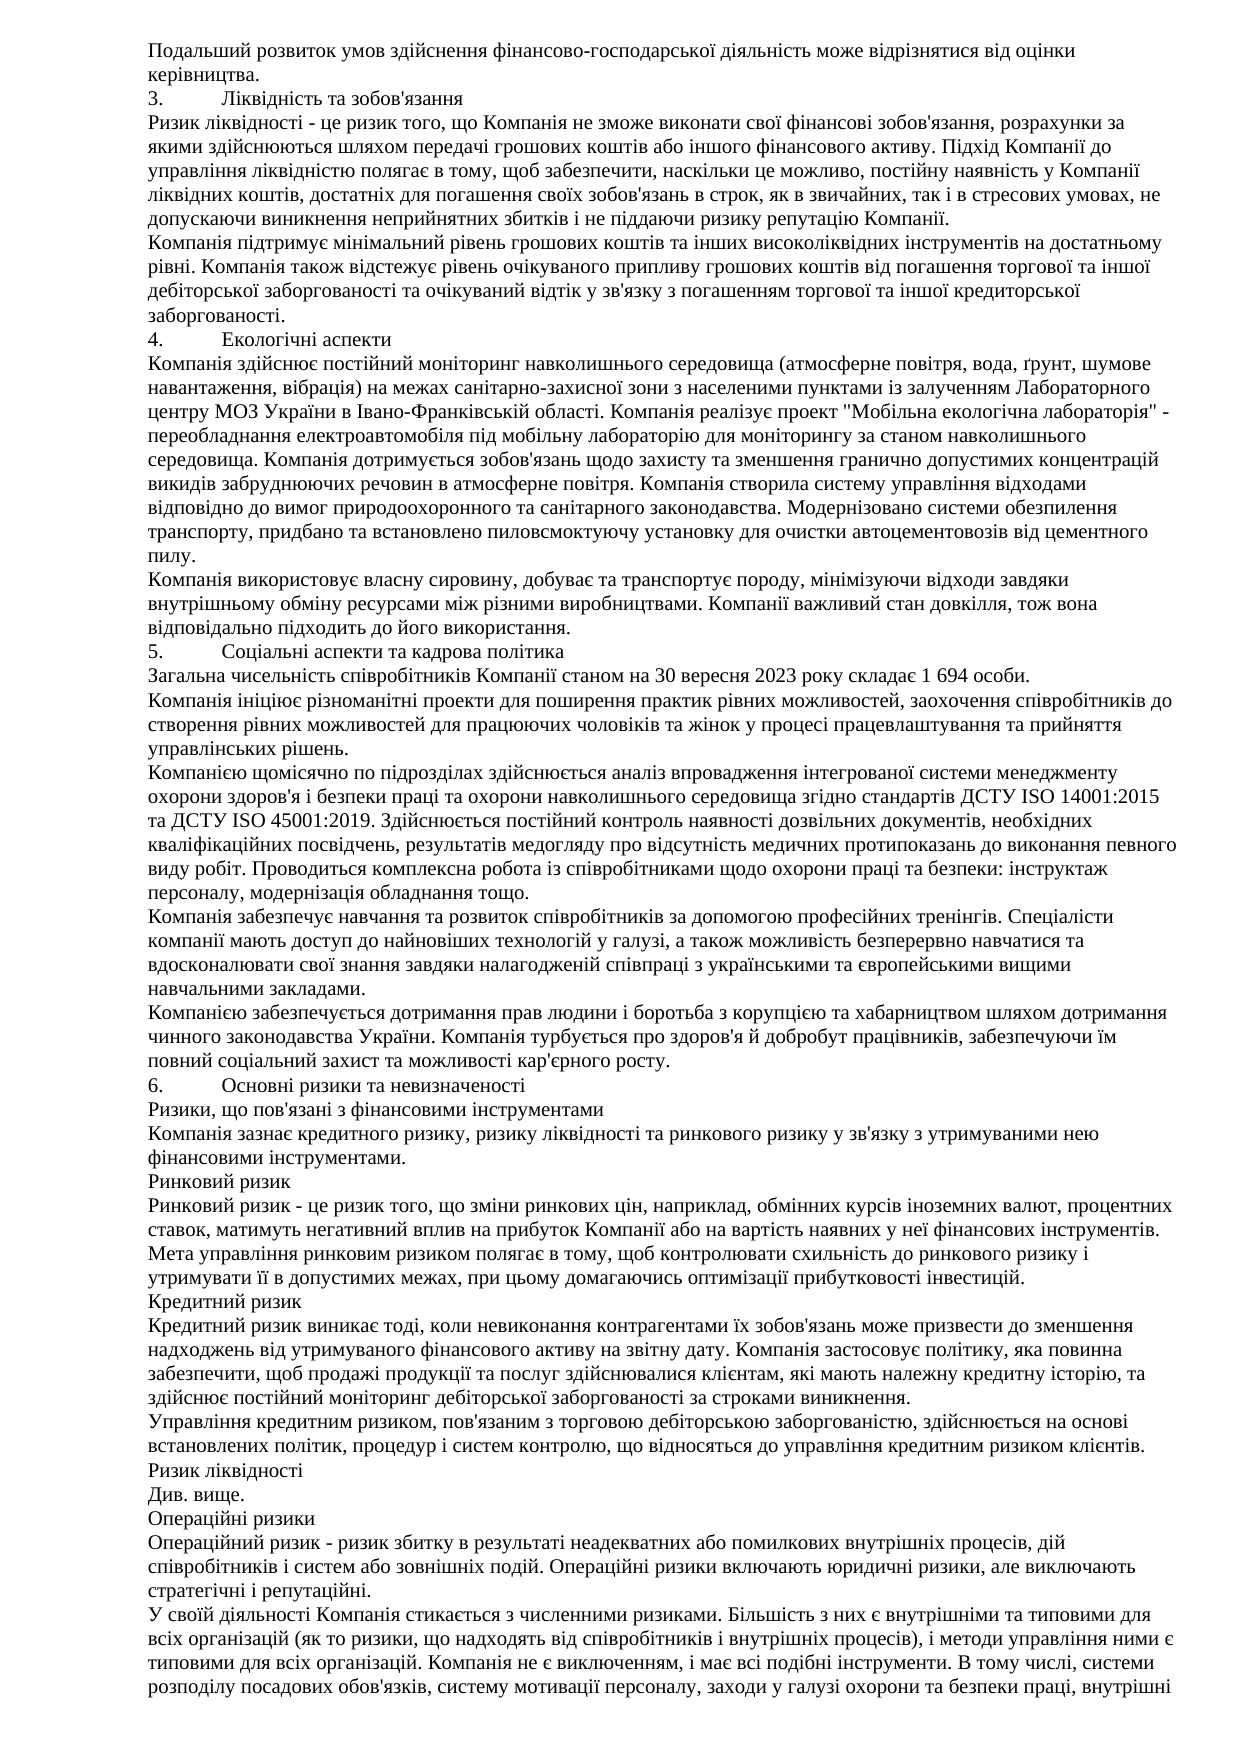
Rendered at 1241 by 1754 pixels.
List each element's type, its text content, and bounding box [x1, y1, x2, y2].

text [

--

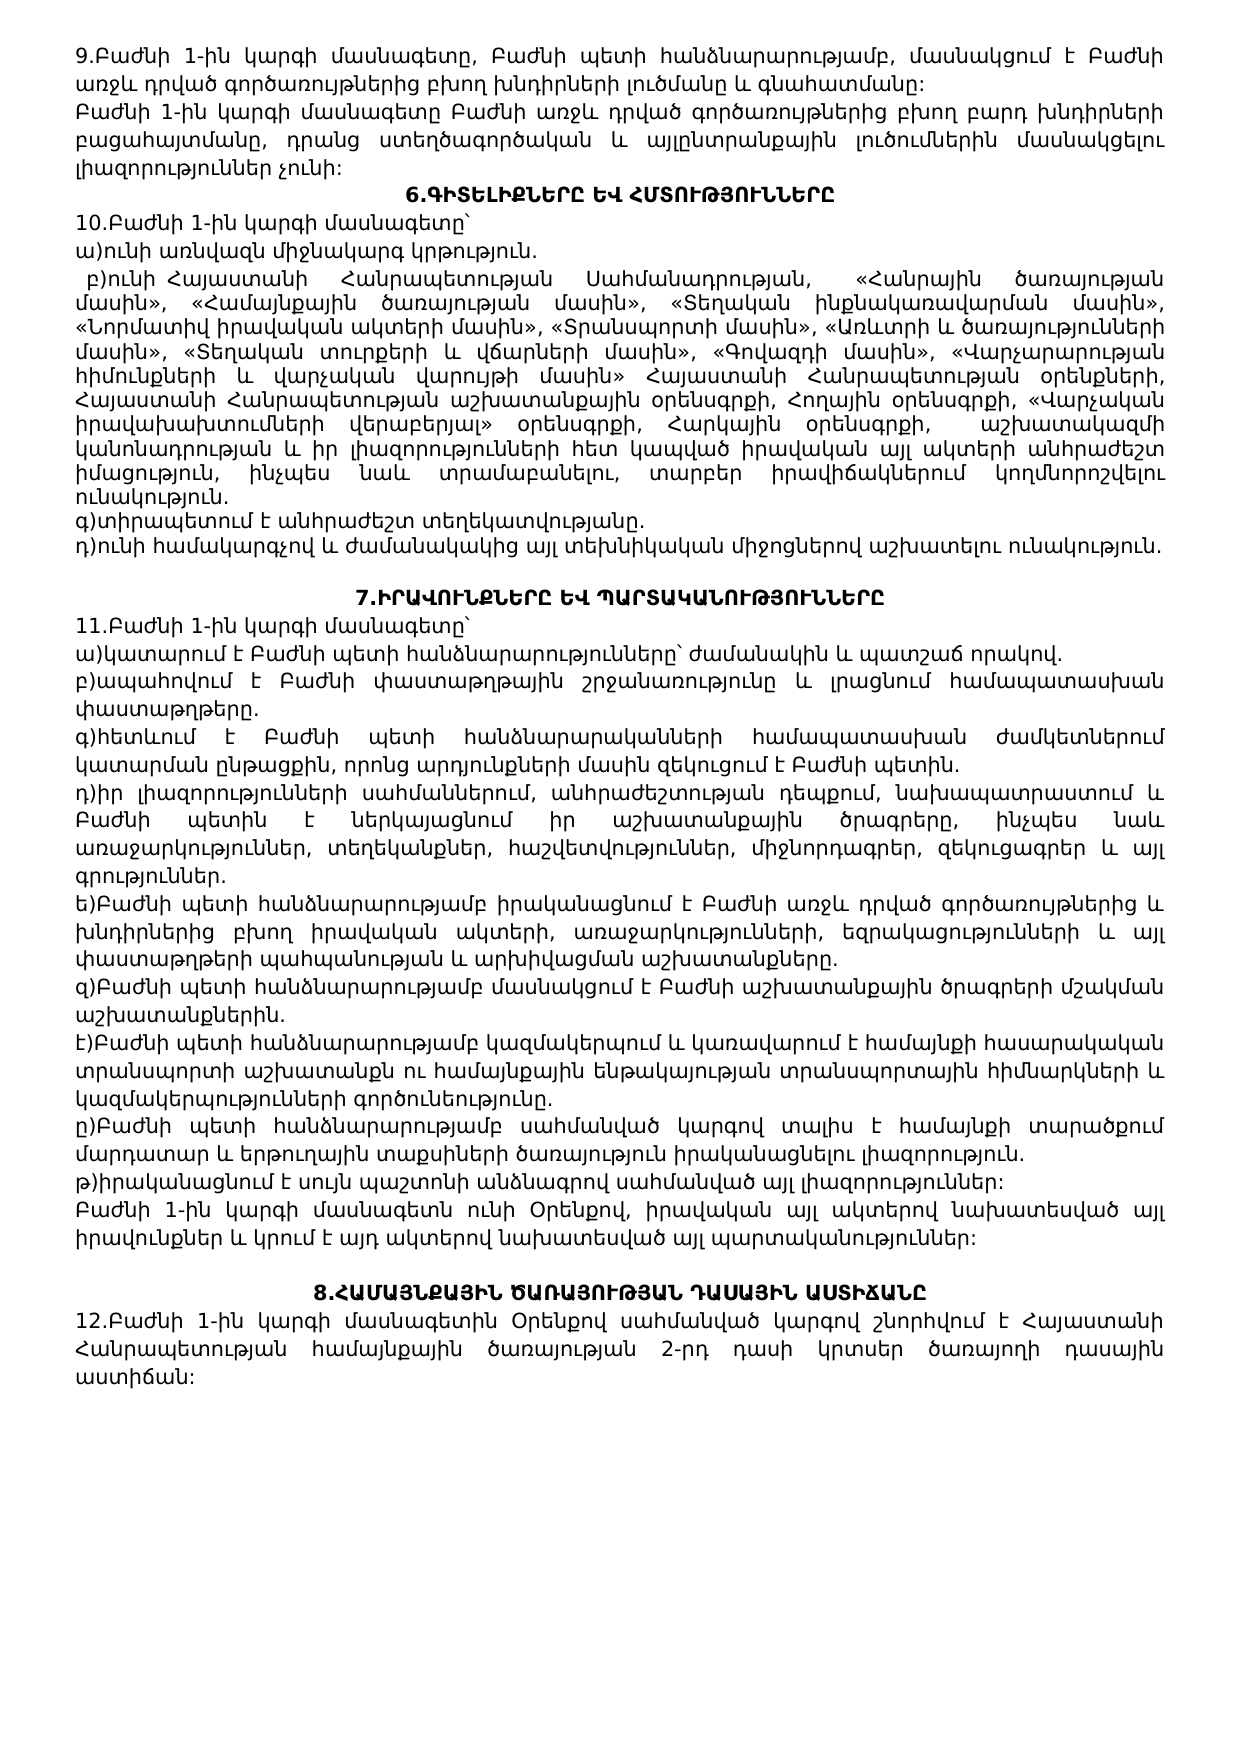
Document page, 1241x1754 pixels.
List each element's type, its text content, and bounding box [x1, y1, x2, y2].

• [Exercise]:
Looking back over the listing, work out how many lines include the string "pixels". Write only that number.

• [Answer to this problem]:
2